Redesigning Security Architecture In A Post-Invasion World – Analysis

The grim realisation that our world has changed is starting to sink in among strategic analysts. Russia’s invasion of Ukraine on 24 February, hot on the heels of a landmark China–Russia joint statement, is ushering in a new era of ideological competition and great power confrontation that is upending many assumptions of the post-Cold War international order.

Key among these are assumptions that formal security architectures and economic interdependence can be relied upon to constrain great power aggression. Russia’s behaviour is throwing these ideas into disarray and left many to ponder the implications for future stability in Europe and the wider world. In the Asia Pacific, there could be significant ramifications for other incendiary security challenges, such as escalating arms races and the future of Taiwan.

There’s a lot of work to be done to make sense of this evolving situation, but one thing is clear: we’re living in a more dangerous world and need to respond wisely. We must find ways to minimise strategic risk, which means improving channels of communication between allies and adversaries. We need to use these channels — new and existing — to build a common sense of purpose in the pursuit of peace and stability. The alternative is an unconstrained global arms race, escalating the risk of existential conflict between the great powers and a war in which there will be no winners.

Before the world changed for the worse in February, the Asia-Pacific Leadership Network (APLN) was involved in a project promoting security cooperation in Northeast Asia — a region lacking the formal security mechanisms of most other regions, such as those that have broken down so dramatically in Europe. The project, which was funded by the UK Foreign and Commonwealth Office and jointly run with the Carnegie Endowment for International Peace and the Royal United Services Institute, engaged regional leaders on fostering a sense of common purpose and building better relations to reduce risks and prevent conflict amid Northeast Asia’s increasingly complex security challenges.

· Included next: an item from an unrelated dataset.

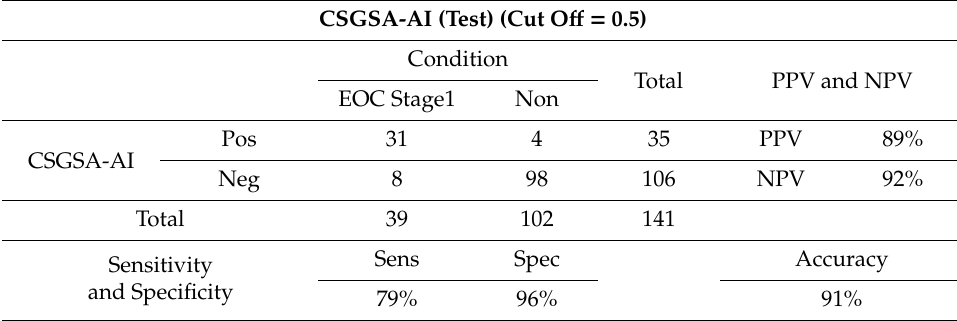
Table 2. Sensitivity and specificity of CSGSA-AI.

Two broad areas of agreement emerged from a series of workshops, consultations and meetings. First, states should adopt an ‘eco-system approach’ to security-building in which they leverage existing security mechanisms to help safeguard the regional and global commons. Some channels of cooperation already exist, such as collaborative efforts to tackle transboundary environmental risks, respond to natural disasters, and build public health infrastructure. By expanding and deepening these initiatives, states in the region can build habits of cooperation that over time foster trust and transparency and improve relations.

Second, since governments don’t always keep regional and global interests at the forefront of national policy, states need support from non-governmental initiatives to fill gaps in dialogue when conditions are not conducive to state-level talks. Politically sensitive security challenges, such as arms races and territorial disputes, sometimes need to be addressed in an informal setting by neutral organisations that can convene officials from adversarial states and encourage off-the-record conversations on addressing strategic risks. These meetings, known as Track 2 and Track 1.5 dialogues, can be bolstered by civil society initiatives that emphasise our common humanity across national, cultural and social borders.

Based on these areas of agreement, APLN created a list of recommendations to improve security cooperation in Northeast Asia, which has been endorsed by influential policy experts from across the region and beyond. These experts regard the eco-system approach as the best hope of managing the region’s security challenges, which can often appear so big and intractable as to be paralysing. Rather than trying to tackle the most sensitive issues head on, the recommendations focus on taking small steps where common ground exists. Habits of cooperation build trust, which makes cooperating on traditional security challenges more feasible over the longer term.

The Northeast Asia security architecture project could have wider relevance now that the war in Ukraine has so brutally exposed the fragility of the rules-based order and the vulnerability of Europe’s once lauded formal security architecture. Whatever the war’s outcome, building a sense of common purpose among states in the post-war Euro-Atlantic environment will be a difficult but necessary task. Focusing on collaborating to address the threats that face all humanity, from pandemics to climate change, might offer the best hope of bridging national divides and bringing some semblance of stability back to the region and the world.